Nintendo, as they’ve done many times before, started a huge trend when they released their NES Classic. The mini system flew off of store shelves, and even I remember waiting outside of a Best Buy two hours before they opened to try and get one. Other publishers took note of Nintendo’s success, and since then we’ve seen countless other “classic” consoles get announced, from the PlayStation Classic to the Commodore 64 Mini.
What we haven’t seen, however, is a classic console that can rival the quality and sheer value of Nintendo’s, perhaps, until now that is. Back in the 16-bit era Nintendo and Sega were in the heat of a console war, with each constantly trying to one-up the other. Some fantastic games came out of this competition, on both sides, and now the Genesis side of things gets its time in the sun, with the Sega Genesis Mini.
The Genesis Mini is easily the most impressive classic console I’ve seen since Nintendo’s efforts, both in terms of the game offering and how the hardware actually works. The Sega Genesis Mini comes with 40 games in total, plus two bonus titles of Tetris and Darius, classics in their own right.
Obviously this is quite a bit more than most classic consoles; literally double the games features in the PlayStation Classic. This allowed Sega to have a more diverse lineup, but it’s not just a matter of quantity over quality, as the selection of titles for the Genesis is great.
The Sega Genesis released before my time, as I was born in 1991, and even when I started playing video games I focused on Nintendo, because that’s what my family had.

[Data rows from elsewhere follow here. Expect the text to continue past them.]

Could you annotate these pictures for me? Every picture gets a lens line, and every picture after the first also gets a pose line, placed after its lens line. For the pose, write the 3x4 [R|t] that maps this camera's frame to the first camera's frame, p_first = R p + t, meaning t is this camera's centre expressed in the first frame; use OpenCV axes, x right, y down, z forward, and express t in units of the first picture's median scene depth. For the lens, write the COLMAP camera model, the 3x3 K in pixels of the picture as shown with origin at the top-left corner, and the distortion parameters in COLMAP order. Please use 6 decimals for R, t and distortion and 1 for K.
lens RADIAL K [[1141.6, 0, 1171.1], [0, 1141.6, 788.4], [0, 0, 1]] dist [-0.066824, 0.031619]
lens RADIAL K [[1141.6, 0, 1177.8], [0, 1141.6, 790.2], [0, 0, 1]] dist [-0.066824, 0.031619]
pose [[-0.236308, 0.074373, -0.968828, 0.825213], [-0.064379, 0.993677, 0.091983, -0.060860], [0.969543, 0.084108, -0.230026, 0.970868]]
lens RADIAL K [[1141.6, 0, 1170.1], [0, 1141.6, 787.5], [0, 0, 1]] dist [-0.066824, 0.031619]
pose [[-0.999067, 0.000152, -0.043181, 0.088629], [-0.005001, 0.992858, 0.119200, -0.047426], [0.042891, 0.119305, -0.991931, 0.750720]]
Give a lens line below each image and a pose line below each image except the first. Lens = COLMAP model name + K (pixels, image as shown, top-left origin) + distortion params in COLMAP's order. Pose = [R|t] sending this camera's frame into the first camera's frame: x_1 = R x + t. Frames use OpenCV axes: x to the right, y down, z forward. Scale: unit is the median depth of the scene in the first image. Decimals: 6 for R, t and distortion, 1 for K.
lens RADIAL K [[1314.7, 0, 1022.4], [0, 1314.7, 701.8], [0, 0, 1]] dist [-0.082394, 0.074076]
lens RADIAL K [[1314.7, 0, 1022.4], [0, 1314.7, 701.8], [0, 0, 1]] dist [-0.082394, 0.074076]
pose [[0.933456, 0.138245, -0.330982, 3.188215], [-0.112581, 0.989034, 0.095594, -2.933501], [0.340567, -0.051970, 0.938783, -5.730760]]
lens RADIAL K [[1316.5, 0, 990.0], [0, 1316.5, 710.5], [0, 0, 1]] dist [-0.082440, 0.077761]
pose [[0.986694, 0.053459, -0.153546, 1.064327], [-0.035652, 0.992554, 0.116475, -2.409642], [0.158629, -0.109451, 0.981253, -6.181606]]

This is likely the story for many players, and the Genesis Mini presents an opportunity to catch up on a missed piece of gaming history.
Obviously, I’ve played many of the titles on the console over the years, but the Genesis Mini has an offering for all types of players.
Platformer fans get games like Sonic the Hedgehog, Sonic 2, Kid Chameleon, Mega Man The Wily Wars (which is the first three Mega Man games). RPG enthusiasts get the phenomenal Phantasy Star IV, Shining Force, Beyond Oasis, and more. Fighters have Street Fighter 2, Virtua Fighter 2, and Eternal Champions.
There’s honestly something for everyone, and a good mix of well-known titles and more obscure ones. Now that brings us to how the system actually functions, and it’s clear that Sega put some effort in on that regard.
Booting the system up, you’re greeted by a main menu with all of the titles displayed in a grid. Interestingly there’s brand new music for the menu composed by the legendary Yuzo Koshiro. The presentation here definitely matches the whole aesthetic of the Genesis, and by pressing B you can even view the titles in a side-view “shelf” kind of mode.
Clicking on each title gives you a brief description to give some idea of what kind of game it is and what it’s about, before pressing A to launch the game. All of the loading is super snappy, with just a few seconds to get into each game. On top of that everything runs super well, with not visual hitches whatsoever, at least in my experience.
The best feature of the system, however, is how easy it is to get out of each game and into a new one. At any time you can hold down the start button to bring up the system menu. Every game has five separate save slots you can use to instantly save your progress if you need to stop.
From this menu, you can select return to main menu, and within 5-10 seconds you’re instantly back. It’s all incredibly snappy, and it makes the overall experience so much better, letting you jump between games however you want.
If you’re familiar with the recently released Sega Genesis Classics collection, then you have a pretty good idea of how things are organized for the Genesis Mini as well.
I’ve spent roughly ten hours playing half the games on the Genesis Mini, and so far I’ve been having a blast with it. The hardware makes it super easy to experience these classics, whether you’re playing them for the first time or the umpteenth.
Obviously, you’ll need to at least have a passing interest in these classic games, but in a recent trend of mediocre classic consoles, I’m glad to see Sega put real effort into their own.